Foxconn wants Apple to join it in bid for Toshiba’s memory business
Sale of flash business critical to loss-making Japanese conglomerate’s survival
Foxconn: pulled off a $3.5 billion takeover of Japanese consumer electronics group Sharp last year. Photograph: Tyrone Siu/Reuters
Taiwan’s Foxconn has approached Apple about a potential joint bid for Toshiba’s flash memory business in what could be a $28 billion takeover battle.
According to sources, Foxconn – officially know as Hon Hai Precision Industry – has sought the backing of the iPhone maker to strengthen its position in a bidding war that has evoked strong national pride and a backlash against Japanese technology falling into the hands of foreign rivals. The American group has yet to respond.
Toshiba’s chip division has already drawn offers from US chipmaker Broadcom, which partnered with Silver Lake; Western Digital, a chip venture partner with Toshiba; and South Korea’s SK Hynix.

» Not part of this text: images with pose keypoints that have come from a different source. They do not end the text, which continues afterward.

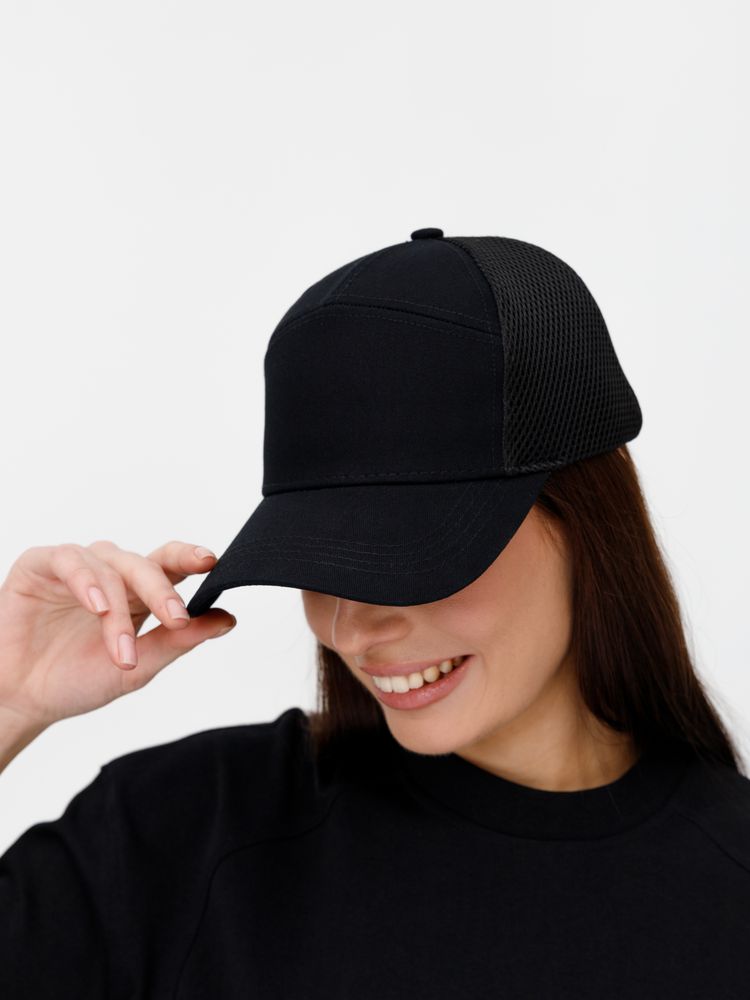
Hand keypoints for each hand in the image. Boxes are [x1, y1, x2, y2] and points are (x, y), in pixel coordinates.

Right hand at [0, 540, 234, 733]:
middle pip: (145, 564)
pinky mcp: (39, 566)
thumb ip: (178, 641)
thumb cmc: (75, 681)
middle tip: (176, 619)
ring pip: (109, 567)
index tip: (213, 564)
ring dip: (119, 609)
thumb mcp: (136, 669)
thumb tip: (227, 620)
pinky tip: (96, 604)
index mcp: (137, 593)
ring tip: (121, 648)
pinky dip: (85, 580)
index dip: (191, 558)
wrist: (21, 701)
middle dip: (163, 592)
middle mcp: (110, 574)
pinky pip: (68, 560)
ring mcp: (76, 568)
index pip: (169, 565)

Foxconn has indicated it might be willing to pay as much as $28 billion, according to people involved in the talks.
Foxconn, which pulled off a $3.5 billion takeover of Japanese consumer electronics group Sharp last year, is also tapping into close ties between its founder Terry Gou and Masayoshi Son, the chief executive of Japanese internet group SoftBank, to seek financing support from Japanese lenders. But SoftBank, which owns UK chip designer Arm Holdings, is unlikely to become directly involved in the bid, another person close to the company said.
The sale of Toshiba’s NAND flash memory business, valued at $18 billion or more, is considered critical to the survival of the loss-making Japanese industrial conglomerate. Doubts have risen about Toshiba’s future as a going concern after its US nuclear unit Westinghouse filed for Chapter 11 bankruptcy protection last month.